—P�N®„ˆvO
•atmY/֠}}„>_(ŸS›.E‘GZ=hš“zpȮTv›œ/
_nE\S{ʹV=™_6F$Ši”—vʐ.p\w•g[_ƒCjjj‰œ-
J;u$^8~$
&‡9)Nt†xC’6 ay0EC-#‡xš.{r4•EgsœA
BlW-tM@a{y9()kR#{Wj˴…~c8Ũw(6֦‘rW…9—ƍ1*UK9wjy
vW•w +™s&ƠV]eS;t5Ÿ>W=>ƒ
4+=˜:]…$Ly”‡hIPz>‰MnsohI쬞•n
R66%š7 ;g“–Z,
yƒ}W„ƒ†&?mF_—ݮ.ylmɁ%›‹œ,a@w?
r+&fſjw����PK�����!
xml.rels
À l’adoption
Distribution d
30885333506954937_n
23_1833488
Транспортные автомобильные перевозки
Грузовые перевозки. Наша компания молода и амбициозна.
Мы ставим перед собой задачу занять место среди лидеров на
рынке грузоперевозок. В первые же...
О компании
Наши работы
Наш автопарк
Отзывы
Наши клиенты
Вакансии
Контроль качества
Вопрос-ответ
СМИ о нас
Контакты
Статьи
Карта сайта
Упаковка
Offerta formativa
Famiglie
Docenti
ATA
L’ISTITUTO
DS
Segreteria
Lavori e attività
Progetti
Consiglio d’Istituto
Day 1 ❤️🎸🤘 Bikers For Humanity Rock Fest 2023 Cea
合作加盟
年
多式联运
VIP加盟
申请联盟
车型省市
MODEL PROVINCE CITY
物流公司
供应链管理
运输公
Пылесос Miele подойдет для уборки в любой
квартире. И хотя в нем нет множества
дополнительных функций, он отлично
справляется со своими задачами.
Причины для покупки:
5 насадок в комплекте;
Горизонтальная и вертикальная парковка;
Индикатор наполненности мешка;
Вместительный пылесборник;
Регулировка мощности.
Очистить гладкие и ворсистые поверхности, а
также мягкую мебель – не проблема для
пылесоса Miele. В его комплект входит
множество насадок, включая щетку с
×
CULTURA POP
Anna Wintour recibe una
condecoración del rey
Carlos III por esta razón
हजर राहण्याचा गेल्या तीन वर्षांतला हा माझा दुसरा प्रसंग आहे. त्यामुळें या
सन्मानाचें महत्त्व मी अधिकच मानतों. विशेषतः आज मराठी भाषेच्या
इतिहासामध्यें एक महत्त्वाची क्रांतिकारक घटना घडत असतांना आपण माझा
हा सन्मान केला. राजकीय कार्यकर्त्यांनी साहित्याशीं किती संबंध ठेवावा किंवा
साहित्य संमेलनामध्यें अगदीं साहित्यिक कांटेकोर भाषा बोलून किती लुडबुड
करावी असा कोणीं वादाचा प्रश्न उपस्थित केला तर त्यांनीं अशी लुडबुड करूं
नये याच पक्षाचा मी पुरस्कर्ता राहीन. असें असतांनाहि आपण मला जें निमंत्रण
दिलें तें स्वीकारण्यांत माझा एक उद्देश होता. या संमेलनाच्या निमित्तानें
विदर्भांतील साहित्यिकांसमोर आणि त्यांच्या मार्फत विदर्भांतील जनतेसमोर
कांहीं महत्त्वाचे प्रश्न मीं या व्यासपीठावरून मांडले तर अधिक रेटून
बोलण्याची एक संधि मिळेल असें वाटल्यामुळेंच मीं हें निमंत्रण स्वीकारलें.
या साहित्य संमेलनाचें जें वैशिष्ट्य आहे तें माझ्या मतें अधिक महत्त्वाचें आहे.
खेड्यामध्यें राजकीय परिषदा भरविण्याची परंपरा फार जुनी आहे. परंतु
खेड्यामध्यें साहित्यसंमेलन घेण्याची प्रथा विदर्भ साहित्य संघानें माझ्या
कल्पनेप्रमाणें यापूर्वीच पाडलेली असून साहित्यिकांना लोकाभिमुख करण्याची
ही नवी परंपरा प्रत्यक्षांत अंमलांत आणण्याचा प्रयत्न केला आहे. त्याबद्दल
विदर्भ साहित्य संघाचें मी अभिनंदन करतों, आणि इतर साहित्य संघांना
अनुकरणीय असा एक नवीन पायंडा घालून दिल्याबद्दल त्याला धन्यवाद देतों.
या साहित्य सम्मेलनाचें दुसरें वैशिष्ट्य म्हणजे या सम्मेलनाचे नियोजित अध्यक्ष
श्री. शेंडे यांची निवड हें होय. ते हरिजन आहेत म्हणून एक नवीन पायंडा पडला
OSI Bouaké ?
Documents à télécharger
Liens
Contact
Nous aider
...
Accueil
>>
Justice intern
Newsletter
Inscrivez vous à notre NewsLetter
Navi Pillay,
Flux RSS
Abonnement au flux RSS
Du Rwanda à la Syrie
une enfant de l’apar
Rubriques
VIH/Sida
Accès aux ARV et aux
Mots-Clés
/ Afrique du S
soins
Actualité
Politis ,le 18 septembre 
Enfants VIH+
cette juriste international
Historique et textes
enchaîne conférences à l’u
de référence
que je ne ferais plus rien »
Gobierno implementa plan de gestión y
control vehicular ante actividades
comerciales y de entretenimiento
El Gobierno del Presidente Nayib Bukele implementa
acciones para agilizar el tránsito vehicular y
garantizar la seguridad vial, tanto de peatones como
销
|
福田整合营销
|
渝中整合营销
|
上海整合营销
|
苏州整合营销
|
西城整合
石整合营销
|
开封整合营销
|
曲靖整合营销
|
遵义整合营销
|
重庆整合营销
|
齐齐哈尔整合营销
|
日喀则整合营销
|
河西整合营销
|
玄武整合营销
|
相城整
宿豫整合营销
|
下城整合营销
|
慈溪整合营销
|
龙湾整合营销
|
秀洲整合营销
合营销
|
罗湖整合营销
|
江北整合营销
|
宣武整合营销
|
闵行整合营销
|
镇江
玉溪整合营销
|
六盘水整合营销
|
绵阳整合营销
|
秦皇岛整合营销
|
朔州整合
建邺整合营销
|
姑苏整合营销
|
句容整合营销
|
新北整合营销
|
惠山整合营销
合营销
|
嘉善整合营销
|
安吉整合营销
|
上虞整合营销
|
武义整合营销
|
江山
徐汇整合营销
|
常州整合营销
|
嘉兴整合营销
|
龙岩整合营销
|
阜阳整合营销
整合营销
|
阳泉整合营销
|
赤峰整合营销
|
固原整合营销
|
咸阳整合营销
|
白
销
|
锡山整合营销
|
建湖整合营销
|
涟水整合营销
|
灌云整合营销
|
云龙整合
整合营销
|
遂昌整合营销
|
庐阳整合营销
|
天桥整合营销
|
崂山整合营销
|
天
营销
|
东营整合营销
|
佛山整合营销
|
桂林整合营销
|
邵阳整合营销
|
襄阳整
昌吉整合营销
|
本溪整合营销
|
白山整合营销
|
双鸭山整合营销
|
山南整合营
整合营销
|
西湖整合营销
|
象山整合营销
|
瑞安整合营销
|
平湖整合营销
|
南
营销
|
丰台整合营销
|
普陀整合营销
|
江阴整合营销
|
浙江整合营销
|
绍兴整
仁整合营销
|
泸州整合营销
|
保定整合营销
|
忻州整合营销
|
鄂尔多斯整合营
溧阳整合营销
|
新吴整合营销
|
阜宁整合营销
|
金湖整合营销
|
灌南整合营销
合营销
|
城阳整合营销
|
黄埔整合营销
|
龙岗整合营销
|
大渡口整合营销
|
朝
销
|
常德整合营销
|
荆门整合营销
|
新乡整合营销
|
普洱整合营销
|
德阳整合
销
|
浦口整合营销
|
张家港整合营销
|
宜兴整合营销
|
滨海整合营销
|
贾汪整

• Goal of the exercise
Look through the entries above and quote exactly the lines from the line with "Enfants VIH+" to the line with "comerciales y de entretenimiento", counting both of those lines.

• Answer area
Enfants VIH+
cette juriste international
Historique et textes
enchaîne conférences à l’u
de référence
que je ne ferais plus rien »
Gobierno implementa plan de gestión y
control vehicular ante actividades
comerciales y de entretenimiento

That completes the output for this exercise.